How did you pick your major? Were you dreaming of majoring in English when you submitted that application? Planning a lifetime of politics while cramming for the SATs? Turns out, your area of study may reveal more about you than simply your love of reading: A new study has identified the most overconfident college majors. This should be interesting.
The study, published recently in the journal PLOS One , polled 711 first year students throughout Switzerland. The participants were given a list of five historical events and asked to estimate the year of each one. They were then asked how they thought they had done in comparison to their peers. Scientists subtracted their predicted scores from their actual scores in order to measure overconfidence.
The results were not super surprising, to be honest. Though almost every participant exhibited a bit of overconfidence, students in business-related majors — Political Science, Business Administration, and Economics — exhibited the highest confidence in their own abilities, and the lowest confidence in their peers'. Humanities students fell on the opposite end of the spectrum. Across the board, male students possessed a higher amount of overconfidence than their female counterparts.

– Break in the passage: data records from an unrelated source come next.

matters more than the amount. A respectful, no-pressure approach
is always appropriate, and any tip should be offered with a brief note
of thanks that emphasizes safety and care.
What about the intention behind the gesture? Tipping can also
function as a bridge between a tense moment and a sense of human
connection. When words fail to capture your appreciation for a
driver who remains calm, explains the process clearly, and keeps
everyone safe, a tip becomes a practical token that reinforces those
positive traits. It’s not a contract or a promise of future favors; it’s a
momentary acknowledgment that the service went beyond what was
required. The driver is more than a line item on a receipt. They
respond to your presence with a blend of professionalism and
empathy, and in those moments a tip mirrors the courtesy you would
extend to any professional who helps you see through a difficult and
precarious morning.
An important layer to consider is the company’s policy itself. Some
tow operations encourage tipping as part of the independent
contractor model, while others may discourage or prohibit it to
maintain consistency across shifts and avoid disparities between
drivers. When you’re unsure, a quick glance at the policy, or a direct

This study wasn't simply conducted to identify who the cockiest students in the quad are, though. Its findings, particularly regarding the gendered confidence inconsistencies, are being analyzed in conjunction with the wage gap and workplace behavior. Female students in male-dominated fields, such as Engineering, exhibited some of the lowest amounts of self-confidence. Guess which fields happen to have some of the most dramatic wage gaps? Yep. You guessed it: Male-dominated fields like Engineering and Tech.

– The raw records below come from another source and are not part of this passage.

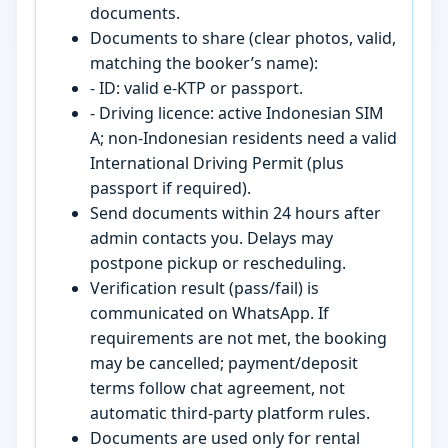
documents.
Documents to share (clear photos, valid,
matching the booker’s name):
- ID: valid e-KTP or passport.
- Driving licence: active Indonesian SIM
A; non-Indonesian residents need a valid
International Driving Permit (plus
passport if required).
Send documents within 24 hours after
admin contacts you. Delays may
postpone pickup or rescheduling.
Verification result (pass/fail) is
communicated on WhatsApp. If
requirements are not met, the booking
may be cancelled; payment/deposit
terms follow chat agreement, not
automatic third-party platform rules.
Documents are used only for rental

Of course, it's worth noting that we can't necessarily draw global conclusions from a study based in Switzerland; however, it's hard to ignore the fact that female-dominated fields, like non-profit work and education, statistically provide dramatically lower salaries. It may be just a coincidence that women are routinely socialized to have lower self-confidence in their intelligence and abilities, but like...come on. That would be a pretty big coincidence.